◆ **Task statement**
Only the stretch of the listing below that runs from the line with "xerrepîyayî" through the line with "انتشار آهنگ" is to be printed, exactly and with both ends.

◆ **Supplied information**
□ □ □ □ □
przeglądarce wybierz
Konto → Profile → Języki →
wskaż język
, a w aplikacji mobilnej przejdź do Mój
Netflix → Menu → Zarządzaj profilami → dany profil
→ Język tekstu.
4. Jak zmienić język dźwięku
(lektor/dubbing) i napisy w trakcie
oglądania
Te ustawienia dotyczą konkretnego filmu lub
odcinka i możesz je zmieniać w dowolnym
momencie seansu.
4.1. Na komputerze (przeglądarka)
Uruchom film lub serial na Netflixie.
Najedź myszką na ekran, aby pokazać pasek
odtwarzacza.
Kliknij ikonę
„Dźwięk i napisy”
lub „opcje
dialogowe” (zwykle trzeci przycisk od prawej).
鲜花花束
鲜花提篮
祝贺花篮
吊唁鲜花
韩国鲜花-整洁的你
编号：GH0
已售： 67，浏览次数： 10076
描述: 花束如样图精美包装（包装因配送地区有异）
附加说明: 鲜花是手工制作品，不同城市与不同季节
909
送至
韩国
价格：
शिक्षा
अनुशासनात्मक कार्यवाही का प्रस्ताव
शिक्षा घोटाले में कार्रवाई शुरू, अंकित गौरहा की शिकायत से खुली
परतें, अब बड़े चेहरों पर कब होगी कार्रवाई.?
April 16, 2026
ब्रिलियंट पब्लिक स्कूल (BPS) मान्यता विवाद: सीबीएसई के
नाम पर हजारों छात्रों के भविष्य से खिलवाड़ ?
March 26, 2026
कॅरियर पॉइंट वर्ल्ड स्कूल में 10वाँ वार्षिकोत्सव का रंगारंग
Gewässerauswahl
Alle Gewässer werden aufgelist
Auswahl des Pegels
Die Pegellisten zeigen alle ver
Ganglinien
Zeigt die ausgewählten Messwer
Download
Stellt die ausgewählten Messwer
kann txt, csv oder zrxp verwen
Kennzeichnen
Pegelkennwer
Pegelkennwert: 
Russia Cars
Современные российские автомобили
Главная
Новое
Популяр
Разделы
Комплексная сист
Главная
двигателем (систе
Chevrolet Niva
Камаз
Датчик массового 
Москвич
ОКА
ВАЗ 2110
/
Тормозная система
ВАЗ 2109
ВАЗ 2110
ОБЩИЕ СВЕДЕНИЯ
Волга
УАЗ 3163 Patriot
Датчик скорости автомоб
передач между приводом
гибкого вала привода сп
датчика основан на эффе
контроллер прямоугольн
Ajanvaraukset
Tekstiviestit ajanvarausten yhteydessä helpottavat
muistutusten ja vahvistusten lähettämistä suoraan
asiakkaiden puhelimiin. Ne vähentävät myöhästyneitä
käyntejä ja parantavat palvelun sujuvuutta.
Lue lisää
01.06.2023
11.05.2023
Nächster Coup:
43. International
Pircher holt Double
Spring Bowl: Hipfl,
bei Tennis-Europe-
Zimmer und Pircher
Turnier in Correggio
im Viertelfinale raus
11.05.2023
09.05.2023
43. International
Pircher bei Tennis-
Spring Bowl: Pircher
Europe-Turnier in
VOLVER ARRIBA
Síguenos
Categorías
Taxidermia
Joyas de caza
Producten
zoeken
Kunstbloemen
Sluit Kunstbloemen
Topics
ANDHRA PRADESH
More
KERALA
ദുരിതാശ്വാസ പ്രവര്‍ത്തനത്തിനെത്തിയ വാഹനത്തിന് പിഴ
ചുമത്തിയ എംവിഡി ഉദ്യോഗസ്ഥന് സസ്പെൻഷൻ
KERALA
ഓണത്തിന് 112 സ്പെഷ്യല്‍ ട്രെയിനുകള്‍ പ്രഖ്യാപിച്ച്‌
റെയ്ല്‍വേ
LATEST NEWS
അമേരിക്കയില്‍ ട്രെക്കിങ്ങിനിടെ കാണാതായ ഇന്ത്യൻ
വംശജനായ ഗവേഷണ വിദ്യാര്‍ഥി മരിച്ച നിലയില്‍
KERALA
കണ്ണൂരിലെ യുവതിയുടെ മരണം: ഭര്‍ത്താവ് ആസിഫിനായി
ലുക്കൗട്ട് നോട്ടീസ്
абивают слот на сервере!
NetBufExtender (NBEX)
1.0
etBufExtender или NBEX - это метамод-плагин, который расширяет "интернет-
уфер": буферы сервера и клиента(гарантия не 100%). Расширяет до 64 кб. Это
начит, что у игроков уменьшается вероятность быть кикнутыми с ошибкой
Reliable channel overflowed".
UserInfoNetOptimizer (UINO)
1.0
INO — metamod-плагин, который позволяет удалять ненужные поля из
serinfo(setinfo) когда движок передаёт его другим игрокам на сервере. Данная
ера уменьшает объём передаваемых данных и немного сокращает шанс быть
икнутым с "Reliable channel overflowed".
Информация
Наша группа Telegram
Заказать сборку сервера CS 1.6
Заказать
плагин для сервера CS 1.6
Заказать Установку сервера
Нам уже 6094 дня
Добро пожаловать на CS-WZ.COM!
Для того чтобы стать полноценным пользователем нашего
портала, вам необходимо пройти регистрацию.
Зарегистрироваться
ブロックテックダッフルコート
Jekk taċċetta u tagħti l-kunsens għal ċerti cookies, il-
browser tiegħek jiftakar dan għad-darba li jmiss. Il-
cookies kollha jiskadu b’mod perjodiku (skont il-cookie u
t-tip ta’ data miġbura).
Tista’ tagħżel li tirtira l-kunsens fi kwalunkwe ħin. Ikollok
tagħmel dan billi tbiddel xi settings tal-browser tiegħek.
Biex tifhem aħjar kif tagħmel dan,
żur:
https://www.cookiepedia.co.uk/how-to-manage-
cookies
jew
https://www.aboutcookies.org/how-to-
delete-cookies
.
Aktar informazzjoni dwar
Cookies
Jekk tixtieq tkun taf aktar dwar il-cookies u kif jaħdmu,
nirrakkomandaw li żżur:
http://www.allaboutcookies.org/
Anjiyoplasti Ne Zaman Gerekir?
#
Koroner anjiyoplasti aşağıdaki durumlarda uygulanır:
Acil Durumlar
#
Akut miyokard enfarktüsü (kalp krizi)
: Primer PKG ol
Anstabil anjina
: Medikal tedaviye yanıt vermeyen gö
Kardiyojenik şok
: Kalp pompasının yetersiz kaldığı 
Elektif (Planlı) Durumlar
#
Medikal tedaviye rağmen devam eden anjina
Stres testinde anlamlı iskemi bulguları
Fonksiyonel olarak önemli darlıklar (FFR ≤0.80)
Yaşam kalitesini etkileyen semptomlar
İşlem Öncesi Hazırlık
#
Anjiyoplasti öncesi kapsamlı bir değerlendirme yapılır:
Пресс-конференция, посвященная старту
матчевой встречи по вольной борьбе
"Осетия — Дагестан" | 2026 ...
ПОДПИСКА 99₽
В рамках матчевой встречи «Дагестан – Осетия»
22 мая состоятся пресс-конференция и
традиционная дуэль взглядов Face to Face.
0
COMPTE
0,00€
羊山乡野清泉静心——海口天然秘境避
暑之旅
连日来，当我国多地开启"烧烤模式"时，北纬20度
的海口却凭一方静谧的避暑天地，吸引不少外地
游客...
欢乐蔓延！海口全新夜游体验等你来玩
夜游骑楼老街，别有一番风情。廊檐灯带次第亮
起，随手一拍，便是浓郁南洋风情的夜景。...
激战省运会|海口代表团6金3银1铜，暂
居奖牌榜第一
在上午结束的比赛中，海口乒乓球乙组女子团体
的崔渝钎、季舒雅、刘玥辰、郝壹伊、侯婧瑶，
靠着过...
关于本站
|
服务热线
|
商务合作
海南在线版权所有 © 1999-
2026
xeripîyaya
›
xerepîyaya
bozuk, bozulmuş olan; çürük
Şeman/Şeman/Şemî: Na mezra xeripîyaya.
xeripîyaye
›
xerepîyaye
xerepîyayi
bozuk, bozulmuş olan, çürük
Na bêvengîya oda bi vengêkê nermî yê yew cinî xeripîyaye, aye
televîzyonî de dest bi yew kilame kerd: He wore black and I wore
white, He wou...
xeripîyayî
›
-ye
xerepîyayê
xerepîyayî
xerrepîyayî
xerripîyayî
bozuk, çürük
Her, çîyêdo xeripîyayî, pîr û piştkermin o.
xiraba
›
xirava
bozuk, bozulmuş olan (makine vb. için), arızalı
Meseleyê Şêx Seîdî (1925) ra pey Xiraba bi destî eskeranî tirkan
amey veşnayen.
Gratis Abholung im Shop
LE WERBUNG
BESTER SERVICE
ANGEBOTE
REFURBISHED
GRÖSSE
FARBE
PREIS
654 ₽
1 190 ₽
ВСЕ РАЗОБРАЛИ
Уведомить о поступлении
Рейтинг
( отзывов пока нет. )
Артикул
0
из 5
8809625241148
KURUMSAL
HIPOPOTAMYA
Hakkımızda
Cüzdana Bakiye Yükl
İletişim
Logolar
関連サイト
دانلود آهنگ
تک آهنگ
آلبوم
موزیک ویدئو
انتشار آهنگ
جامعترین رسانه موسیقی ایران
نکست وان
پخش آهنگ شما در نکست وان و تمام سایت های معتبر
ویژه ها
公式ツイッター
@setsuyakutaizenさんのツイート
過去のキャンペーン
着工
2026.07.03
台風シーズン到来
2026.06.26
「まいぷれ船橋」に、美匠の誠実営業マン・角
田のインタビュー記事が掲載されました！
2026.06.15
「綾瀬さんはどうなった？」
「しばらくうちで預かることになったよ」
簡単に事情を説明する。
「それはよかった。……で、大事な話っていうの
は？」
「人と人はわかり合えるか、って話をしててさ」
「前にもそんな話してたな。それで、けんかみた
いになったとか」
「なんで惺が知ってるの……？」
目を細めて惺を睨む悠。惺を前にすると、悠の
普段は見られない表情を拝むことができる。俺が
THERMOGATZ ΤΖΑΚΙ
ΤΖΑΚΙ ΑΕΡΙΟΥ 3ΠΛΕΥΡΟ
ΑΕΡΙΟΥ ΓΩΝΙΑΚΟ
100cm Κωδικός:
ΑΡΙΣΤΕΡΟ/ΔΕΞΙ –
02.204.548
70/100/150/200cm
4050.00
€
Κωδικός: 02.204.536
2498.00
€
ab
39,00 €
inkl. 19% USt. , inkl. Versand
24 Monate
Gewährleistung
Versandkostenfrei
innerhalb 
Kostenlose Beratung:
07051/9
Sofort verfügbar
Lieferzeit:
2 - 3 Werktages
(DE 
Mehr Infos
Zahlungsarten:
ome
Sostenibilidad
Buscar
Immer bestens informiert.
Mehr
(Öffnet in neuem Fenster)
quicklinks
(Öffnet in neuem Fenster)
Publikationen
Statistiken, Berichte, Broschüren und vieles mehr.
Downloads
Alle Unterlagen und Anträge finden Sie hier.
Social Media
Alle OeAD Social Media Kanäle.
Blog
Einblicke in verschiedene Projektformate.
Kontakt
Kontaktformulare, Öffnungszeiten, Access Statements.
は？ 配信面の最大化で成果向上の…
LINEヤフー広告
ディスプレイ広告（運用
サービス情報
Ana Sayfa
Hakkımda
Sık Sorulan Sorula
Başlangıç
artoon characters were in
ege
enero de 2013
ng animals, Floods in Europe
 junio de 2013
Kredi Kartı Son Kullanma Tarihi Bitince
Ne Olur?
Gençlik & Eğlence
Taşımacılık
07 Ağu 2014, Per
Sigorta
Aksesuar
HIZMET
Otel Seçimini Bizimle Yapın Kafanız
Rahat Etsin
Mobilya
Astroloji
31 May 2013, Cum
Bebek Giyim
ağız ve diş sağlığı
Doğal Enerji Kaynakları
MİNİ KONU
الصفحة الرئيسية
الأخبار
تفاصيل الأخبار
□ □ □ □ □
◆ **Problem solution**
xerrepîyayî
xerripîyayî
bozuk, çürük
Her, çîyêdo xeripîyayî, pîr û piştkermin o.
xiraba
›
xirava
bozuk, bozulmuş olan (makine vb. için), arızalı
Meseleyê Şêx Seîdî (1925) ra pey Xiraba bi destî eskeranî tirkan
amey veşnayen.
Gratis Abholung im Shop
LE WERBUNG
BESTER SERVICE
ANGEBOTE
REFURBISHED
GRÖSSE
FARBE
PREIS
654 ₽
1 190 ₽
ВСЕ РАЗОБРАЛИ
Уведомить о поступлении
Рейтинг
( отзывов пока нет. )
Артикул
0
из 5
8809625241148
KURUMSAL
HIPOPOTAMYA
Hakkımızda
Cüzdana Bakiye Yükl
İletişim
Logolar
関連サイト
دانلود آهنگ
تک آهنگ
آلبوم
موزیک ویدئو
انتشار آهنگ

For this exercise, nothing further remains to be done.